Molecular Determinants of Neutrophil Extracellular Vesicles That Drive Cartilage Regeneration in Inflammatory Arthritis.

Objective: This study was undertaken to establish the potential therapeutic profile of neutrophil-derived extracellular vesicles (EVs) in experimental inflammatory arthritis and associate pharmacological activity with specific EV components, focusing on microRNAs.

Methods: Neutrophil EVs were administered intra-articularly through a prophylactic or therapeutic protocol to male C57BL/6 mice undergoing serum-transfer-induced inflammatory arthritis. Transcriptomic analysis of knees was performed on joints following EV administration, naive and arthritic mice (untreated; n = 4/group) and EV-treated diseased mice (intra-articular administration) with contralateral (vehicle-treated; n = 8/group). Comparison of healthy donor and patients with rheumatoid arthritis (RA) neutrophil EVs was performed.

Results: EVs afforded cartilage protection with an increase in collagen-II and reduced collagen-X expression within the joint. To gain mechanistic insights, RNA sequencing of the arthritic joints was conducted. A total of 5,231 genes were differentially expressed (P < 0.05), with 257 unique to EV treatment. EVs affected key regenerative pathways involved in joint development, including Wnt and Notch signaling. This wealth of genomic alteration prompted to identify microRNAs in EVs, 10 of which are associated with RA. As a proof of concept, we focused on miR-455-3p, which was detected in both healthy donor and RA EVs. EV addition to chondrocyte cultures elevated miR-455-3p and exerted anticatabolic effects upon interleukin-1β stimulation; these effects were blocked by actinomycin or miR-455-3p antagomir.

Conclusion: Neutrophils from patients with RA yielded EVs with composition, efficacy, and miR-455-3p content similar to those of healthy volunteers, suggesting that neutrophil EVs could be developed as an autologous treatment to protect and repair joint tissue of patients affected by inflammatory arthritides.

INFORMATION SHOWN:
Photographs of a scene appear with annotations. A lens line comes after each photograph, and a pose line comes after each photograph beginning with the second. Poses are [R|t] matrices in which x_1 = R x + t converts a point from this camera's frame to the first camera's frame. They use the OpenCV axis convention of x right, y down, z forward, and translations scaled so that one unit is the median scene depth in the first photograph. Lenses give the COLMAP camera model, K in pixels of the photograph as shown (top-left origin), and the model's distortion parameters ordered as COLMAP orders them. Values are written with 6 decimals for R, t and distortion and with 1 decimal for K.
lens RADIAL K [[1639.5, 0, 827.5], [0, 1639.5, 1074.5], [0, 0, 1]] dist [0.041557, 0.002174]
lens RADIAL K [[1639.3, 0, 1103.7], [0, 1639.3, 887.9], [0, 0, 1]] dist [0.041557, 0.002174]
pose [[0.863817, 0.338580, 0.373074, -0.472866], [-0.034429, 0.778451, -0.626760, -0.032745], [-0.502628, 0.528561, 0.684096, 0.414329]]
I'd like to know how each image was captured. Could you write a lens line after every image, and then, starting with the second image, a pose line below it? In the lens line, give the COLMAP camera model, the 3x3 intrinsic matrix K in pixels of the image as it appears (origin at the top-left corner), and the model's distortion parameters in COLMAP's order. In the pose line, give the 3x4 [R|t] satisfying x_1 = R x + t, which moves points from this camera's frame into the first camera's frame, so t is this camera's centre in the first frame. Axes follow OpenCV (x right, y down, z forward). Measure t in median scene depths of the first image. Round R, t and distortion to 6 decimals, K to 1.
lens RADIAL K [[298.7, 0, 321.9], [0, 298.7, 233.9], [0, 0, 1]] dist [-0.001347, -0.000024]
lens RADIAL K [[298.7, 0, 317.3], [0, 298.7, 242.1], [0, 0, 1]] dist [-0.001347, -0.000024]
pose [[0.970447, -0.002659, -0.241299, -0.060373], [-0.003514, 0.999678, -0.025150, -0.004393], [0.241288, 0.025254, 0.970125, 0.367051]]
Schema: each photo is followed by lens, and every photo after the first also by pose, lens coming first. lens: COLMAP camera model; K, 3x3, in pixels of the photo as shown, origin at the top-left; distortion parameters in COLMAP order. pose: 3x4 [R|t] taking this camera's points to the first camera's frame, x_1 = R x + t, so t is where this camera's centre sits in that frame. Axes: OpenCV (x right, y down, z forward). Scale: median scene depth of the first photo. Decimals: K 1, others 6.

ACTIONS TO TAKE:
1. List every section heading in the neutrophil vesicle abstract.
2. Using the neutrophil vesicle abstract, decide whether each statement agrees with it, and answer yes or no with the deciding words: (a) The extracellular vesicles were given intra-articularly to female mice. (b) 257 of the differentially expressed genes were unique to EV treatment. (c) miR-455-3p was detected only in extracellular vesicles from healthy donors.
3. Transcribe the part of the neutrophil vesicle abstract starting at "Objective: This study" and ending at "focusing on microRNAs.".

PER-TASK OUTPUTS:
1. Objective, Methods, Results, Conclusion

2.
(a) No: "male C57BL/6 mice undergoing serum-transfer-induced inflammatory arthritis"
(b) Yes: "with 257 unique to EV treatment"
(c) No: "which was detected in both healthy donor and RA EVs"

3.
Objective: This study was undertaken to establish the potential therapeutic profile of neutrophil-derived extracellular vesicles (EVs) in experimental inflammatory arthritis and associate pharmacological activity with specific EV components, focusing on microRNAs.